2.2 RAGにおけるLLMの学習と評価:FAQタスクへの応用

発表情報

P5:ポスター   3月12日(火) 18:00-19:30
P5-5   ○長澤春希, 戸田隆道 (AI Shift)

発表資料

RAGにおける自己認識的不確実性の評価

ディスカッション

  • Q: Retriever の性能が気になる
    • A: 今回は retriever の性能は評価の対象外としていました。ただそれぞれの条件で与える関連文書は全て共通のものとしています。
  • Q: RAGのみ, LoRAのみ, RAG+LoRA のそれぞれの運用において、それぞれを最適化した際の性能上限が気になる
    • A: 今回は比較的 naive な設定での比較となっていました。それぞれを最適化させた場合、またそれぞれにおける質的な振る舞いは変化することが予測されます。

++++++++++++++++++++

# 設問
本文によると、P5のポスター発表はいつ行われたか。 これらのエントリは、本文とは別の出典から採られたものである。

++++++++++++++++++++

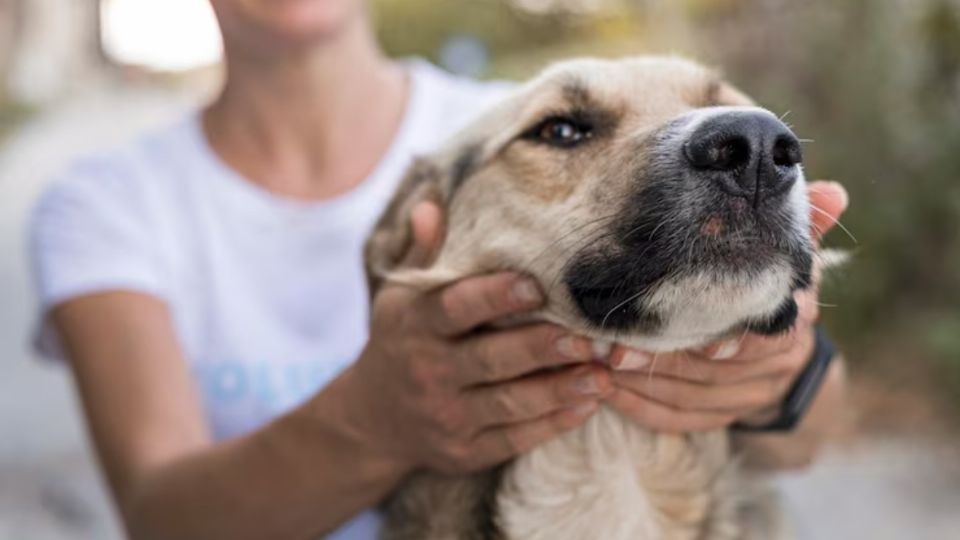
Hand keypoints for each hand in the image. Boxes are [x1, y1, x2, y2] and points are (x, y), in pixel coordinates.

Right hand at [341, 202, 610, 474]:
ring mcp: (447, 416)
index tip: (537, 284)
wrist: (372, 420)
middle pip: (491, 359)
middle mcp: (428, 372)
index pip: (455, 308)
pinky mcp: (465, 451)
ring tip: (603, 372)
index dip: (495, 296)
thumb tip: (430, 203)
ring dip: (560, 389)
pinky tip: (587, 404)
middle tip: (588, 335)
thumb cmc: (401, 342)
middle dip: (542, 346)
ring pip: (510, 403)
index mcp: (414, 326)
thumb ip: (424, 253)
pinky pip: (514, 439)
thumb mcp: (400, 297)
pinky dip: (553, 423)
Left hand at [605, 181, 848, 432]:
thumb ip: (804, 225)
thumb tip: (835, 192)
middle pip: (710, 372)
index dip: (718, 337)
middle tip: (609, 347)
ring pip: (689, 399)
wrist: (787, 352)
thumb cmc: (774, 286)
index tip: (675, 328)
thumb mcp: (789, 254)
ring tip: (596, 363)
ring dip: (639, 384)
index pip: (755, 338)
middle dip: (658, 358)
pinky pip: (678, 421)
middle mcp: (775, 367)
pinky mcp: (721, 418)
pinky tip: (606, 392)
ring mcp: (748, 398)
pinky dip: (641, 409)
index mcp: (791, 324)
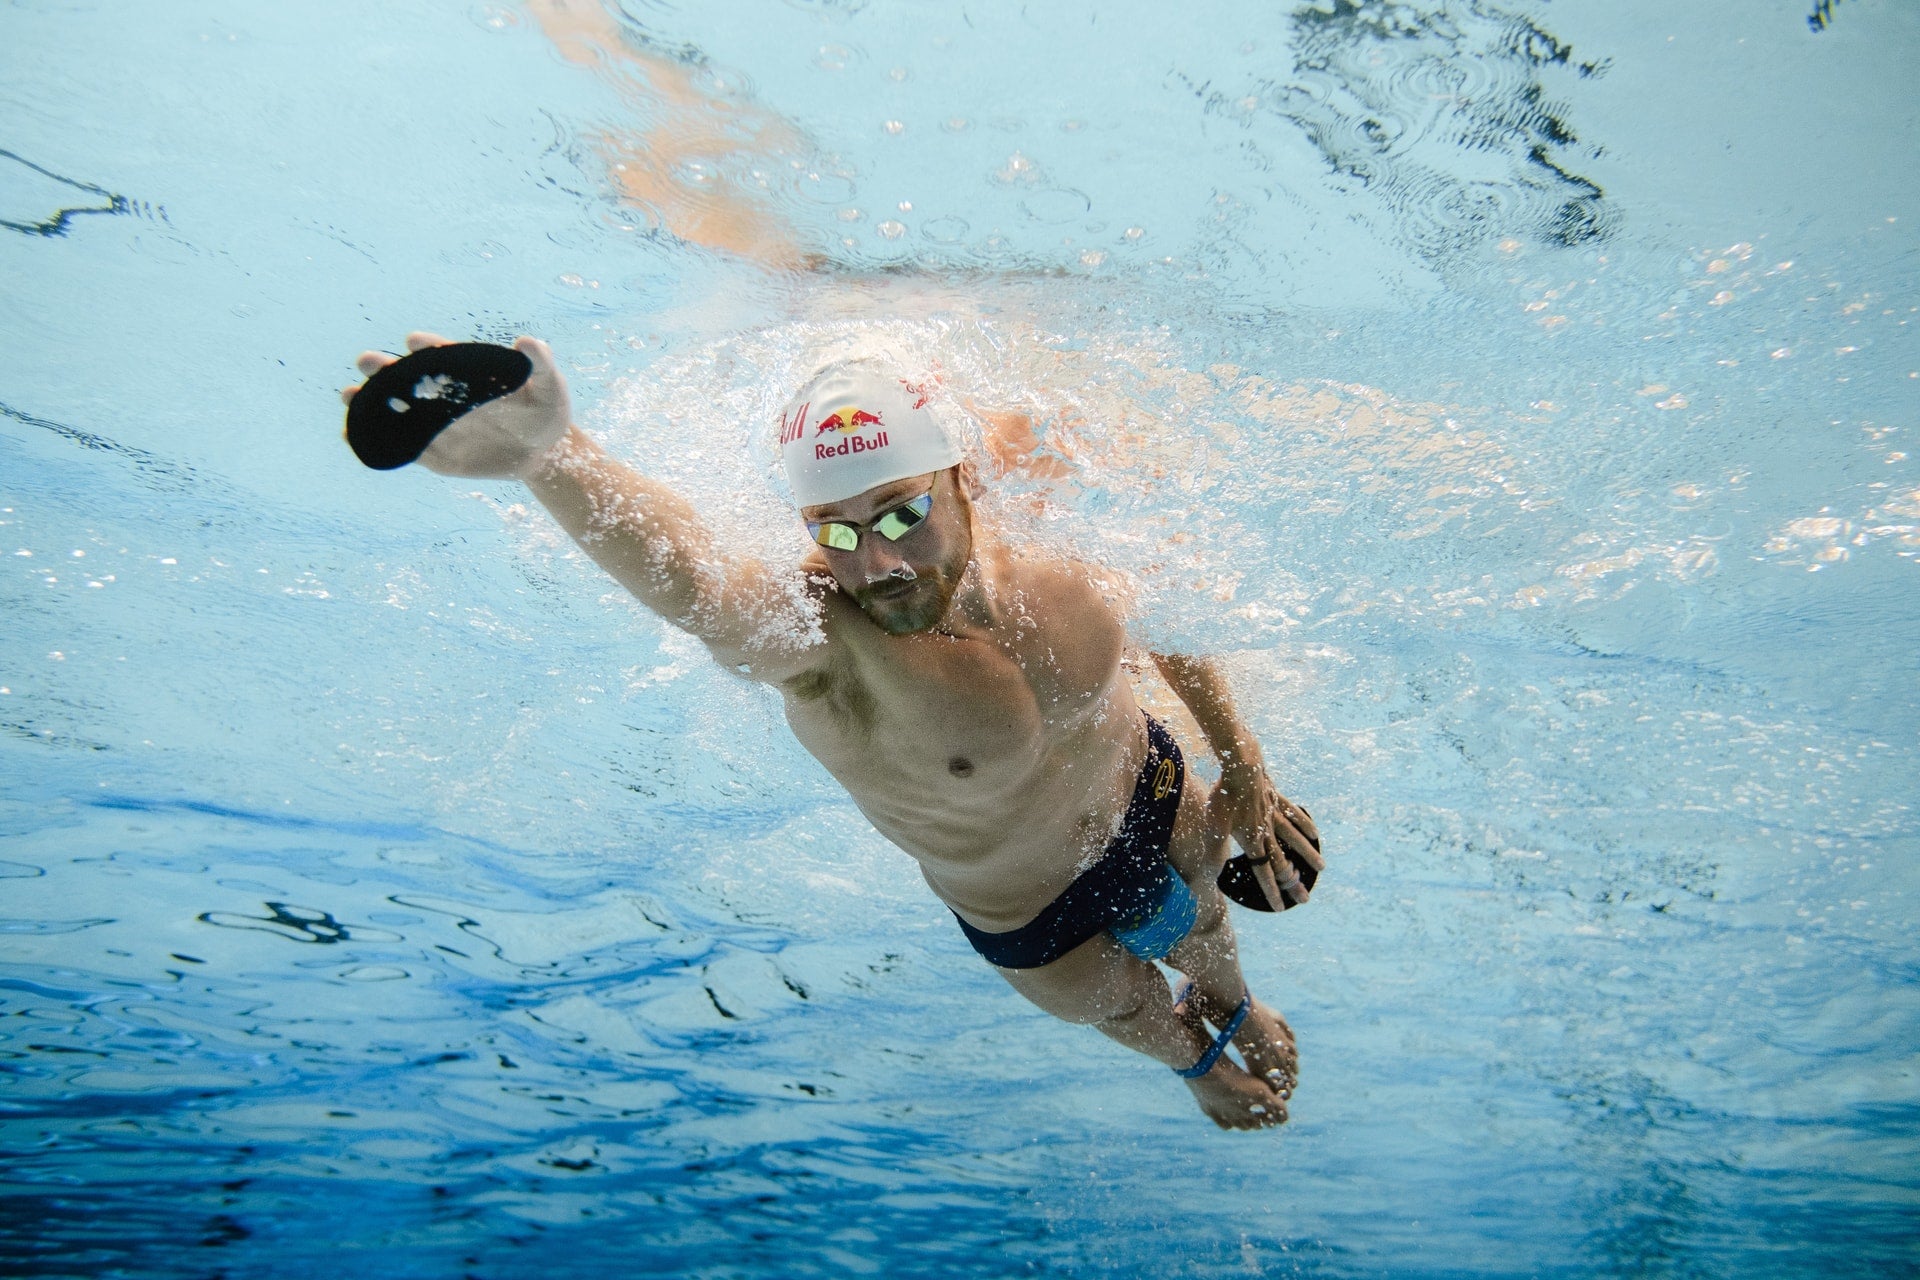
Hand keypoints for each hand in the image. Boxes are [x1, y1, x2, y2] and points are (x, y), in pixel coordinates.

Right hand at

++++++++++++++++++++

# 解答
3月12日(火)の18:00から19:30までである。